Irgendwann ist das Symposium einfach zu Ende. Haben wir irgendwas verpasst? Gab es vielleicht einen Raum, von dem wir nichts wussten? Wo war die Diskussion? Langsam dämmert es uns: Wir haben heute nicht diskutiert.  Wir haben zwar unsere jeweiligen Standpunkte genannt, sie aber nicht gegenseitig überprüft. Wir haben zugestimmt, aber nicht in Frage gestellt. Wir haben genickt, und nicht den Kopf geschüttelt. Haben wir in der Schweiz verlernt zu streiten? Ohne Reibung entsteht keine Energie, ohne Energie gibt es keine Veränderung. Die Welt jedoch ändert sich, die Anforderungen an Architekturschulen damit auch. Sich den Problematiken unserer Zeit zu stellen, für die die Schweiz genauso Verantwortung übernehmen muss, wie jeder Teil dieses Planeten, ist wichtig. Wir müssen also streiten. Vielleicht brauchen die Schweizer Architekturschulen tatsächlich eine Krise, damit sie aus ihrem Inseldasein herauskommen und beginnen, darüber zu diskutieren, warum es sie eigentlich gibt.

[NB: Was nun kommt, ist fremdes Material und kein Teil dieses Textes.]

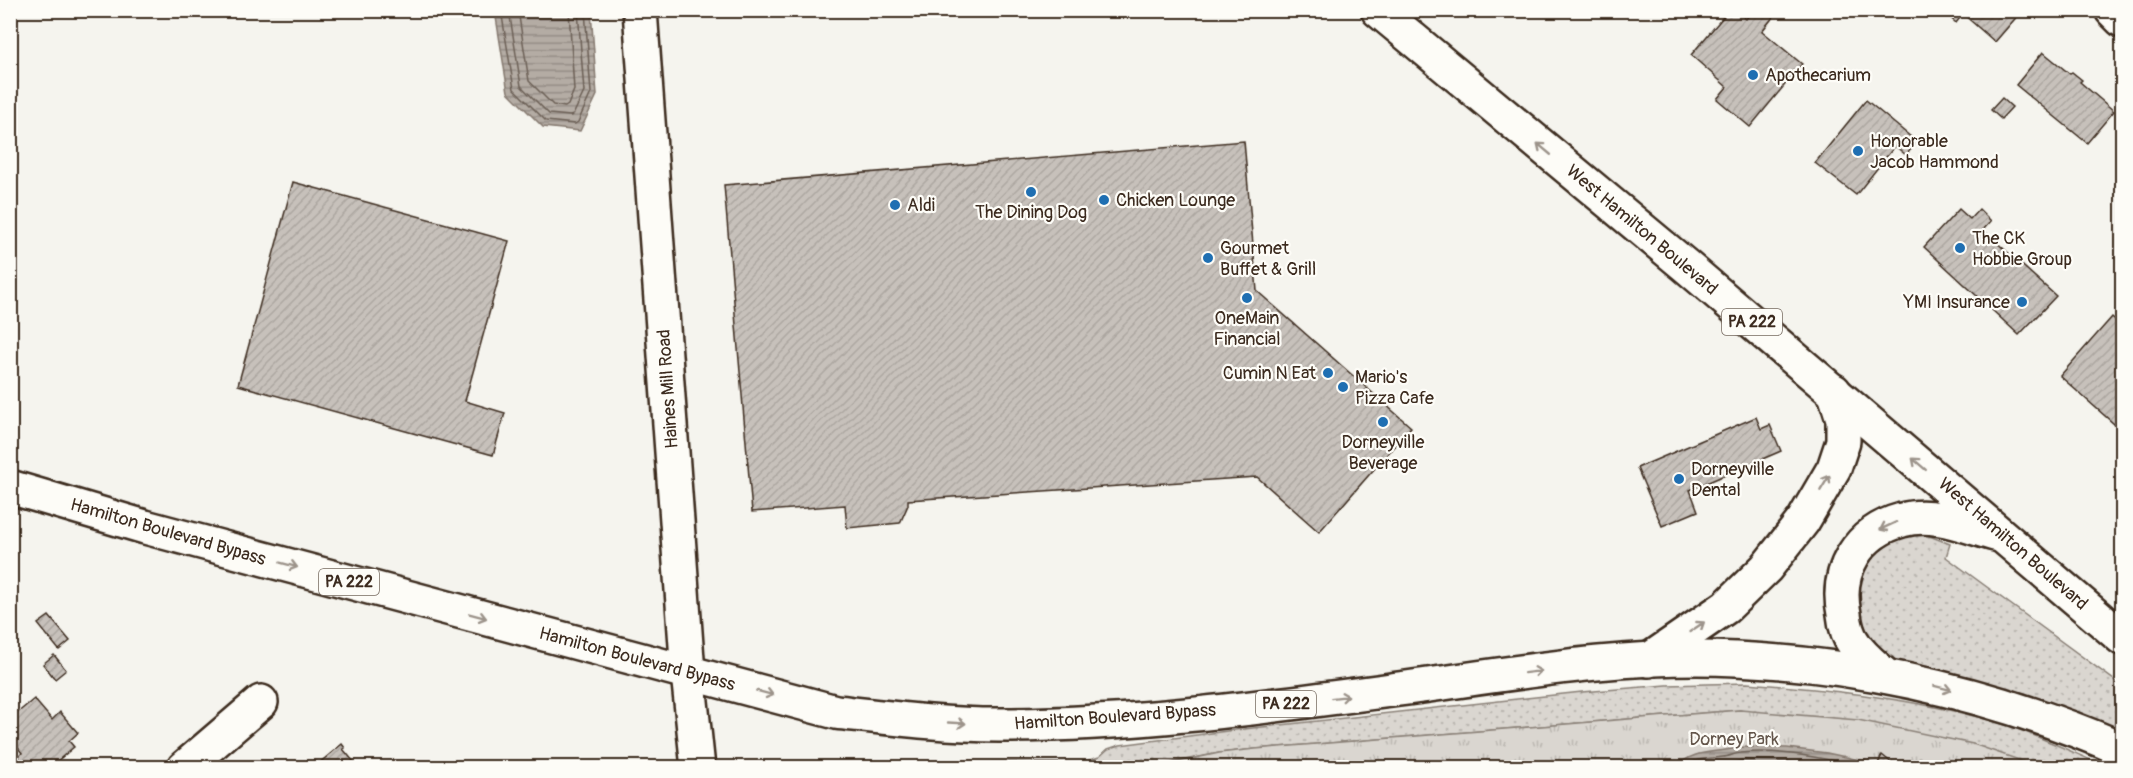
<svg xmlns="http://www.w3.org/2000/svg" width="2133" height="778" font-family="Pangolin,sans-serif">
  <defs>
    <pattern id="grass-dots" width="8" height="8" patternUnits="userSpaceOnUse" patternTransform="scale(1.5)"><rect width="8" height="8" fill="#dad6d0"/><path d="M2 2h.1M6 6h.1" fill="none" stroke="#bcb8b2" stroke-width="1.8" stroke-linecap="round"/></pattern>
    <pattern id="park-tufts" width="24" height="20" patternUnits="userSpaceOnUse" patternTransform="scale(1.5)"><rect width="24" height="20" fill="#dad6d0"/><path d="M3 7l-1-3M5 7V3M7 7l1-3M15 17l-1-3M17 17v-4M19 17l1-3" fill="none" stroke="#bcb8b2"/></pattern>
    <pattern id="water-rules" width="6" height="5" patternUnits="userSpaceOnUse" patternTransform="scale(1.5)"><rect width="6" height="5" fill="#b4aca4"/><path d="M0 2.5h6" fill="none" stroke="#948c85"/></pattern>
    <pattern id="building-hatch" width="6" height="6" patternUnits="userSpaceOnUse" patternTransform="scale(1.5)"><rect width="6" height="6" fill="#c7c1bb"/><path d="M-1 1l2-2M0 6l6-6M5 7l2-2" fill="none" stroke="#aca6a0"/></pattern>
  </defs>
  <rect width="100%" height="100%" fill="#f5f4ee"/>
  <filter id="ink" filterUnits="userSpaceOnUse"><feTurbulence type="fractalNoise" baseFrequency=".0167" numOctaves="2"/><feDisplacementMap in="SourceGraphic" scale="12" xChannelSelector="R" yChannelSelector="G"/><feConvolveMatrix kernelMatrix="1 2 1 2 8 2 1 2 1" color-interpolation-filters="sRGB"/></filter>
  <g filter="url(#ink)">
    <g fill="url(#grass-dots)" stroke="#8a8077" stroke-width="1.5">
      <polygon points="1914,530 1950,544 1946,557 2122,686 2122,735 1878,658 1859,634 1857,574 1870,551"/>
      <path d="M1747,683C1830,690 1912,698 1992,721C2032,732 2069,751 2107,767H1965L1740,710L1255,749L1219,753L1150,767L992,768V762L1080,763L1099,757L1108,749L1120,745L1235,730L1582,692L1667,685Z"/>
    </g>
    <polygon fill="url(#park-tufts)" stroke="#8a8077" stroke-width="1.5" points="1740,710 1858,720 1973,744 2039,767 1150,768 1219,753 1255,749"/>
    <g fill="url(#water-rules)" stroke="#84786e" stroke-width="1.5">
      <polygon points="495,11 591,11 597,95 580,131 543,127 508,92"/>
      <path d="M1739,747L1787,748L1827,753L1878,764L1876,768H1676C1693,748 1717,754 1739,747Z"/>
    </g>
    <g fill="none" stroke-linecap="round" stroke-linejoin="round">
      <g stroke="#6b5e54" stroke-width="1.5">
        <polyline points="501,10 514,89 546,121 575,124 578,122 591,93 585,10"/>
        <polyline points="509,10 521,86 549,114 570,116 573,115 584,92 578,10"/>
        <polyline points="518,10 529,81 553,105 565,107 568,105 574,90 569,10"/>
        <path d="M1684,768C1696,757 1708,759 1723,757C1729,757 1735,753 1741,753C1778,749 1829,759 1864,768"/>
        <polyline points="1697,768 1727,764 1742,760 1786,761 1831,768"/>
      </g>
    </g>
    <g fill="url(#building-hatch)" stroke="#3b2a1e" stroke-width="1.5">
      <polygon points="1729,10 1736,10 1746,19 1753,10 1767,10 1774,16 1762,31 1802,64 1750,127 1717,99 1727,87 1691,55"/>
      <polygon points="1942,10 2017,10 2020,13 1995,42 1963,14 1956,23"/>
      <polygon points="2043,52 2070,74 2072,72 2082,80 2080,82 2114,111 2087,143 2016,85"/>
      <polygon points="2002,98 2012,107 2001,119 1991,110"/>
      <polygon points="1866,100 1917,142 1906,155 1895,146 1856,195 1815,163"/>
      <polygon points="1244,141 1257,291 1411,427 1319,532 1257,477 908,500 908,505 900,523 847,528 845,505 752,512 724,185"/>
      <polygon points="293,182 509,241 465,401 505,413 493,455 238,385"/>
      <polygon points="1959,209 1970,219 1979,209 1991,221 1983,230 2056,296 2019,335 1924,247"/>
      <polygon points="2112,317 2122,326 2122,431 2060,376"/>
      <polygon points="1756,417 1761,429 1770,425 1781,451 1690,490 1698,511 1662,526 1637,468"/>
      <polygon points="49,616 70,641 59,650 38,624"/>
      <polygon points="54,655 66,670 55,679 43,664"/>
      <polygon points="34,699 52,720 60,712 78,733 69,741 74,747 49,768 27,768 18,757 22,753 12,740 14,739 10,734 10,719"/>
      <polygon points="342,744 345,748 343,749 359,768 314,768 312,766 317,762 318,764"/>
      <polygon points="1882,755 1898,768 1876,768"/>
    </g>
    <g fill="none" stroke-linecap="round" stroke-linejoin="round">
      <g stroke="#3b2a1e" stroke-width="38">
        <g id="minor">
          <polyline points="640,10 688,673 698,768"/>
          <polyline points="2112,10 2122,20"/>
          <polyline points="184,768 261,702"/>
        </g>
      </g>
      <g stroke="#3b2a1e" stroke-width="38">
        <g id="major">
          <polyline points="1378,10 1686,266 2122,638"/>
          <path d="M10,487L145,527L836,712C890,718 945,725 999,725C1128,725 1257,708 1384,691C1500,676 1618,653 1736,659C1870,665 1999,696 2122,749"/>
          <polyline points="1649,660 1726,607 1766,568 1803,521 1834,468 1843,441 1843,419 1834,391"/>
          <path d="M1886,676C1875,666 1862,657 1854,644C1848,636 1845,624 1844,614C1835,570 1858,532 1902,520C1932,511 1966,526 1995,534"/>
        </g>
      </g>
      <use href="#minor" stroke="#fdfcf7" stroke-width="33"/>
      <use href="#major" stroke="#fdfcf7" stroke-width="33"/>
    </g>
    <defs><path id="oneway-shaft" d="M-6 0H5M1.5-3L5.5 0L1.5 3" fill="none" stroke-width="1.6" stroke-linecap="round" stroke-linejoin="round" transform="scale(1.5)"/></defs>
    <g stroke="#9c938a">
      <use href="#oneway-shaft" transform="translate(1544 149) rotate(-140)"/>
      <use href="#oneway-shaft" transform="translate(1919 464) rotate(-139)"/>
      <use href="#oneway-shaft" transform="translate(1825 483) rotate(-59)"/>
      <use href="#oneway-shaft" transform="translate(1888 526) rotate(155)"/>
      <use href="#oneway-shaft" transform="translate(289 565) rotate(15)"/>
      <use href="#oneway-shaft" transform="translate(478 616) rotate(15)"/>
      <use href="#oneway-shaft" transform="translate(1697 627) rotate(-34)"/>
      <use href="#oneway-shaft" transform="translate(1533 672) rotate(-7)"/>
      <use href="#oneway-shaft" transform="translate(1943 688) rotate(14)"/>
      <use href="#oneway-shaft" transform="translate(765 693) rotate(15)"/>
      <use href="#oneway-shaft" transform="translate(1340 697) rotate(-7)"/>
      <use href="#oneway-shaft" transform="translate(957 723) rotate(3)"/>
    </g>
  </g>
  <g fill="#1f6fb2" stroke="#fdfcf7" stroke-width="2">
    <circle cx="1753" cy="75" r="6"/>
    <circle cx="1858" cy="151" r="6"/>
    <circle cx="1031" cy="192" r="6"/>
    <circle cx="1104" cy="200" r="6"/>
    <circle cx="895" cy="205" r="6"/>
    <circle cx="1960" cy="248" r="6"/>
    <circle cx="1208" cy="258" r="6"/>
    <circle cx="1247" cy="298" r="6"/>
    <circle cx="2022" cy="302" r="6"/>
    <circle cx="1328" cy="373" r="6"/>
    <circle cx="1343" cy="387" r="6"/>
    <circle cx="1383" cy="422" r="6"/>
    <circle cx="1679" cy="479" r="6"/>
  </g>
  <g text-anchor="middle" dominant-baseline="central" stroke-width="4.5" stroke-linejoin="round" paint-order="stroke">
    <g fill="#fdfcf7" stroke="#75695f" stroke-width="1.5">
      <rect x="1722" y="309" width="60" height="26" rx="4.5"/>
      <rect x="319" y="569" width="60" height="26" rx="4.5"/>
      <rect x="1256" y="691" width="60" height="26" rx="4.5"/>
    </g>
    <g font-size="16" font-weight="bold" fill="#3b2a1e">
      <text x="1752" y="322">PA 222</text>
      <text x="349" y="582">PA 222</text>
      <text x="1286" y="704">PA 222</text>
    </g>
    <g font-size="18" fill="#3b2a1e" stroke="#fdfcf7" text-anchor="start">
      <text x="1765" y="75">Apothecarium</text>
      <text x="1870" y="141">Honorable<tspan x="1870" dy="21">Jacob Hammond</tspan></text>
      <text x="1116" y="200">Chicken Lounge</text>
      <text x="907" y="205">Aldi</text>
      <text x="1031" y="212" text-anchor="middle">The Dining Dog</text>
      <text x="1972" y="238">The CK<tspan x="1972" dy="21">Hobbie Group</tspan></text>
      <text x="1220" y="248">Gourmet<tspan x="1220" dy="21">Buffet &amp; Grill</tspan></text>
      <text x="2010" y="302" text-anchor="end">YMI Insurance</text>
      <text x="1247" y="318" text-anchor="middle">OneMain<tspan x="1247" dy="21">Financial</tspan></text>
      <text x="1316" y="373" text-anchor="end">Cumin N Eat</text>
      <text x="1355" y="377">Mario's<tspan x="1355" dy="21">Pizza Cafe</tspan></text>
      <text x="1383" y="442" text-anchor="middle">Dorneyville<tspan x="1383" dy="21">Beverage</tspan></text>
      <text x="1691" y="469">Dorneyville<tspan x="1691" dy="21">Dental</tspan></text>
    </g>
    <g font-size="18" fill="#3b2a1e" stroke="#fdfcf7">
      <text transform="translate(1642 230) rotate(40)">West Hamilton Boulevard</text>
      <text transform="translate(668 389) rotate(-94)">Haines Mill Road</text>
      <text transform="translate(168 532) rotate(16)">Hamilton Boulevard Bypass</text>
      <text transform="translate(2013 544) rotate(41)">West Hamilton Boulevard</text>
      <text transform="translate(637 659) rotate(15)">Hamilton Boulevard Bypass</text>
      <text transform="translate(1115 717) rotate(-4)">Hamilton Boulevard Bypass</text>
    </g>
    <g font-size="18" fill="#63554a" stroke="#fdfcf7">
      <text x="1734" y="739">Dorney Park</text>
    </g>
  </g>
  <rect width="2133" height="778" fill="none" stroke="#fdfcf7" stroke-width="36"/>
  <rect x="18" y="18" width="2097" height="742" fill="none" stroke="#3b2a1e" stroke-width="2" filter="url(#ink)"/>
</svg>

Und vielleicht sind 50 Jahre nach 1968 sogar ein hilfreicher Anlass.

*  Dorothee Hahn ist Redaktorin der Zeitschrift trans, dem Fachmagazin des Architekturdepartements der ETH Zürich, das seit 1997 von einer unabhängigen, studentischen Redaktion geführt wird.

close

Kommentare

Dorothee Hahn, Co-redakteur trans Magazin 12.12.2017 10:14
Corrigendum: Die Aussage im Text, dass wir die einzigen geladenen Studierenden waren, ist nicht korrekt. Es sind weitere Einladungen verschickt worden, allerdings wurden diese nicht wahrgenommen...
daniel 06.12.2017 18:34
ohne energie entsteht keine reibung
Werner K. Rüegger 05.12.2017 13:34
Es geht uns allen einfach viel zu gut in diesem Land. Es gibt (im Vergleich zu den 68ern) einfach keine wirklichen Probleme. Diskussionen sind auch nur möglich wenn man einander zuhört und nicht schon während der Präsentation an den Apéro denkt. UND was wird unter dem Begriff Architekturstudium verstanden? Die Befähigung mit den immergleichen Argumenten seine Ideen zu verteidigen ODER an der Frage nach dem Sinn des Ganzen zu scheitern?
Matthias 05.12.2017 12:06
endlich hat es mal jemand verstanden Überleben (in) der Lee(h)re
curia 05.12.2017 11:22
"Überleben in der Leere" Von den grossen Daseinsmächten, Staat,Religion oder Kultur-,scheint mir die Kultur die bedeutsamste. Um ihretwillen sollte alles geschehen. Sie ist der oberste Zweck, und wo sie eine Unterordnung erfährt des Staates oder der Wirtschaft, da sollten wir uns empören! Wurde der Staat einmal vom liberale Staatsschiff und dessen Funktionären gekapert dann ist es nicht mehr all zu weit. Giorgio Agamben findet dazu noch einen besseren Ausdruck, "Ohnmächtig überlässt sich der säkularisierte Staat den ökonomischen Mächten, während die metaphysische Idee der Gerechtigkeit heimatlos durch die aufgeklärte Moderne geistert." Wenn also Studenten nur noch zu Werkzeugen ausgebildet werden, des Staates oder der Wirtschaft, dann ist es mit der Kultur nicht mehr all zu weit.